The quirks of charging newly constructed properties

We are increasingly seeing both for profit and not for profit organisations looking to charge new build properties earlier than ever, even where they are not yet registered as the owner. 

To be successful requires not only good record keeping but the ability to foresee the difficulties and to pre-empt delays. Here we focus on five problematic areas and explore ways organisations can overcome them when looking to secure new builds:

New home warranty documents

New build properties will need to have the benefit of a new home structural warranty. New home warranties provided by NHBC and Premier Guarantee Cover are widely accepted by funders and investors.  In the event that the properties benefit from a warranty from a different provider (or indeed a developer is proposing to offer a warranty from a different provider), you should take legal advice at the earliest opportunity so they may consider the acceptability of such warranties by funders.  You may only be issued with a cover note for these warranties at practical completion.  A cover note only confirms that cover will be provided and is not the warranty document. Before charging a development, the cover note must be activated by either you or your developer.  This can be time-consuming and delays may occur where this is not necessarily within your control.


The planning make-up of a development may contain multiple phases and, if that is the case, you will need to confirm under which phase(s) the property has been constructed and provide the relevant planning permissions normally either:

  • a full permission or;
  • an outline permission plus the reserved matters application.  

Since outstanding planning conditions are still capable of enforcement with new build properties (the "10 year rule"), you will need to provide discharge of all planning conditions that relate to the property (or at least a confirmation of compliance) from the local planning authority and that includes the discharge of any contamination conditions.  Where outline planning conditions have been discharged, the documentation must clearly demonstrate whether the discharge is in respect of the development as a whole or just in relation to a particular phase is discharged. Where it is unclear, additional confirmation may be needed. Whilst planning trackers from developers can be helpful, they do not serve as evidence of discharge. 

Section 106 agreements

If your property is subject to a section 106 agreement (and any variations or supplemental deeds), then these also need to be provided to your charging lawyer, regardless of whether or not you are a party to the agreement(s). 
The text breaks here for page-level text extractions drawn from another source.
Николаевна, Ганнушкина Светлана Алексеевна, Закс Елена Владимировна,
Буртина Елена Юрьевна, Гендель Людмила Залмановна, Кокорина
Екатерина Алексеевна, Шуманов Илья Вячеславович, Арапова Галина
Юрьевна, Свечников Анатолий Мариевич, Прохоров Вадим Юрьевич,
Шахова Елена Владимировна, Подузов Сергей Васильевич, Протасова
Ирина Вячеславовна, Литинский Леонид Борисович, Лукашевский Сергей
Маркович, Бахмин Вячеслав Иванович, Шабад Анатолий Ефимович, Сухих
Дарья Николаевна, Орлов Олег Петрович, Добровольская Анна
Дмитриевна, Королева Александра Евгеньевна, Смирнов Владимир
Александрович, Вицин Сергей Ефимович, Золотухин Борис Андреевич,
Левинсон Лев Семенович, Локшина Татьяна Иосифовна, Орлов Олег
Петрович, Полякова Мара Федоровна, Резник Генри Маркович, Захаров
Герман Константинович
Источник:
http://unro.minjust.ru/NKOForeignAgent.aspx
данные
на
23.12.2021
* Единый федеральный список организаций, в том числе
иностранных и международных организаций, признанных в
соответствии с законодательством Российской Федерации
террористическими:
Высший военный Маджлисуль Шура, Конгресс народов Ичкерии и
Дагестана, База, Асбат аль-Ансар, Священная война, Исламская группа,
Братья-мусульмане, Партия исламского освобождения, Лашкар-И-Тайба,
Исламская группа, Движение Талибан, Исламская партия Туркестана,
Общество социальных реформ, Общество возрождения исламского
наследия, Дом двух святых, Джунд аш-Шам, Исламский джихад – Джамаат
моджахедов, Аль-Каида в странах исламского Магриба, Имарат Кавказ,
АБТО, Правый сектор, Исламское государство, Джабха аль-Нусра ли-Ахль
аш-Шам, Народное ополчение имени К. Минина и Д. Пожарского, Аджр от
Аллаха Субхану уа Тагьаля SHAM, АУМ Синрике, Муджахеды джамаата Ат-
A section 106 agreement will bind the land and, potentially, the borrower. In the event that there is a default on the loan which is then enforced, the funder or security trustee and successors could also be subject to any outstanding obligations. This may be an obligation to pay a sum of money, to provide affordable housing, schools or other infrastructure or to enter into a separate nomination agreements.

Confirmation from the local planning authority/authorities that all obligations within the section 106 agreement, both financial and non-financial have been satisfied will need to be obtained.  Obtaining confirmation from the local authority may take several months or more, particularly in  the current climate. Should there be financial or other obligations outstanding without an adequate mortgagee exclusion clause (MEC), this may result in the property not being acceptable as security, a reduction in valuation or the additional cost of buying an indemnity insurance policy. Where there is an adequate MEC in the agreement(s), it will provide comfort on the binding nature of these agreements as well as maximise the valuation.

Mortgagee exclusion clauses

Your charging lawyer will consider the adequacy of any MEC.

Where there is a restriction on occupation or use, there needs to be a MEC to achieve the maximum valuation.  Whilst deeds of variation can be agreed, negotiation with local authorities or other third parties may take several months.  It is important that MECs should be considered as part of a pre-charging review and not at the point that there is an urgent need to raise finance.

Restrictions on occupation or use without an adequate MEC will reduce the valuation to an EUV-SH basis or, in some cases, will mean that a scheme is not acceptable security. As well as being in section 106 agreements, such restrictions  may also be found in title documents, nomination agreements and sometimes planning permissions. 

Community Infrastructure Levy

Where affordable housing is within a local authority where a Community Infrastructure Levy (CIL) charging schedule is in place then it is likely that there is a CIL liability. Given that Social Housing Relief is the mandatory, it may also have been granted over the development. In your charging pack, you will need to provide the Liability Notice and the Demand Notice with confirmation from the local authority that all monies have been paid.  In many cases, this level of information will not be held on development files and again may require a separate approach to the local authority. 

It is essential to maintain good records and filing systems and to start collating the property charging information and documentation as it becomes available. As new build sites become more complex and require increasing levels of documentation, having accurate and complete development records is the key to a successful charging transaction.